Gramado 2017. ‘Pela Janela’, a sutileza que diz tudo


GRAMADO – Ela tem 65 anos, é chefe de produção em uma fábrica de reatores de lâmpadas, e, de repente, como tantos outros brasileiros e brasileiras, vê-se sem emprego. É ótima funcionária, responsável, exemplar. Mas, e daí? Isto é Brasil. O que fazer? Esta, a questão central de Pela Janela, lindo filme de Caroline Leone e um dos fortes candidatos aos kikitos que serão distribuídos amanhã.

Rosália, a operária, é interpretada por Magali Biff, atriz extraordinária. Ela é quem imprime o tom minimalista à construção da personagem, sob orientação da diretora. Se um diretor como Glauber sempre exigia “mais” dos atores, em busca de uma expressão quase operística, Caroline Leone pede sempre “menos”. Acha que a vida, e a emoção, se encontram mais nos detalhes, nas coisas pequenas, no miúdo, do que nas grandes cenas.

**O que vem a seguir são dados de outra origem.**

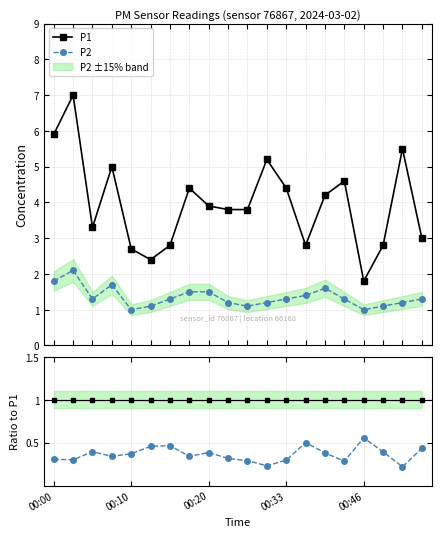

What is the sum of the P2 values at 18 and 7?

2.7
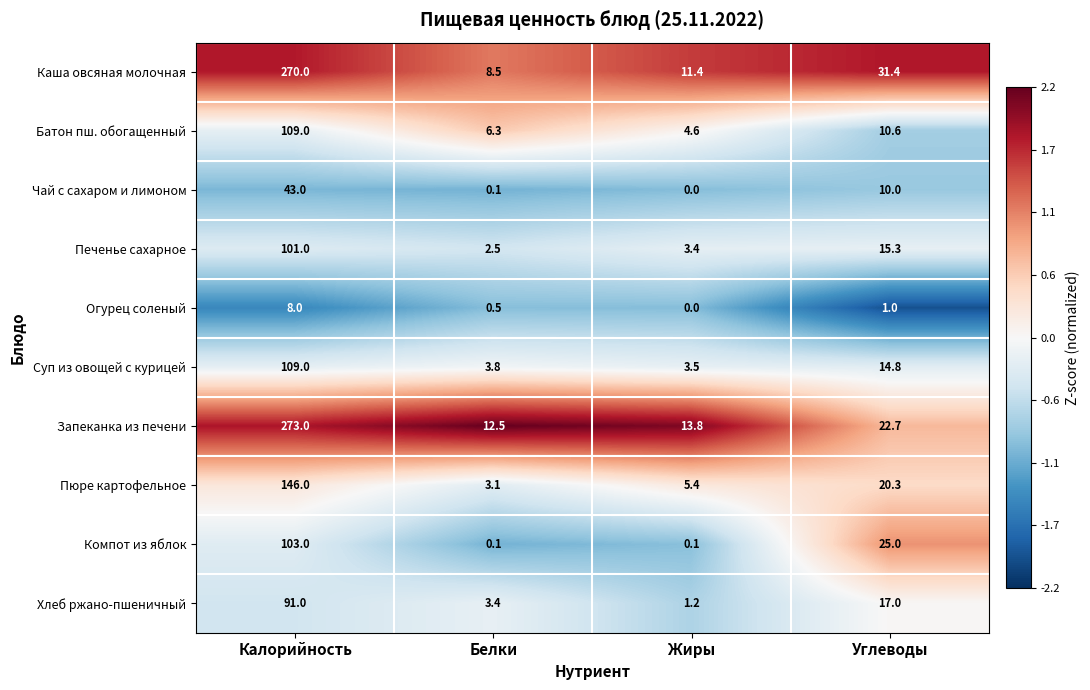

Where is Огурец соленый nearest to the value 4?

Углеводы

No entanto, é numa sequência gigantesca, junto às Cataratas do Iguaçu, que o filme atinge seu ápice, como numa catarse que se disfarça e não quer assumir-se como tal. Pode ser um ponto de viragem da personagem. Ou pode ser que isso se construa na cabeça do espectador, mais do que tela. Contudo, como diz a diretora, ela procurou filmar as cataratas pelo lado argentino, onde a queda d’água é mais violenta. Mais sonora e impressionante. Mais assustadora, até. O ser humano sente-se diminuto diante da força da natureza. Ao mesmo tempo, aquilo o fortalece porque recoloca os problemas do cotidiano em seus devidos lugares.

Todo o resto, no entanto, é dito nas entrelinhas e filmado com discrição e silêncios. Inclusive na escolha, feita meio a contragosto, de sair pela estrada com o irmão, José (Cacá Amaral, também notável), que precisa entregar um carro na Argentina para a filha do seu patrão. Inconsolável com a perda do emprego, Rosália topa acompanhá-lo e a viagem terá efeito sobre ela.

Há muitas entradas possíveis para essa história sensível e cheio de nuances. Em sua simplicidade, conta apenas a história de uma senhora de 65 anos, tão dedicada ao trabalho que, ao perdê-lo, sente-se sem função na vida. Essa é a linha mais aparente e, mesmo apenas com ela, tira-se grande proveito do filme.

Mas há muito mais em outras camadas, que vão se abrindo com delicadeza. Uma delas, a viagem como transformação. Esse contato com o diferente, com aquele que não fala e nem compreende direito o seu idioma. Viagem feita de maneira pouco turística, explorando ambientes simples, hotéis e pensões baratas, comércio popular, música que pouco tem a ver com o clichê que associa Argentina a tango de forma imediata.

A câmera se move com suavidade cúmplice, explorando os ambientes e, sobretudo, a expressão do rosto de Monica Biff, um instrumento de precisão. Sem me alongar muito mais, gostaria de acrescentar que esse road movie sensível é feito também de pequenos gestos e encontros, cada um dos quais com valor em si mesmos e que compõem um mosaico de compreensão para o longa como um todo. Por exemplo, quando a protagonista compra uma panela numa loja de rua no Paraná. Ou quando faz amizade com uma jovem mãe em Buenos Aires e as duas tentam se comunicar num precário idioma intermediário entre o português e o espanhol.

Tudo é muito simples e, ao mesmo tempo, muito comovente. Belo, belo filme.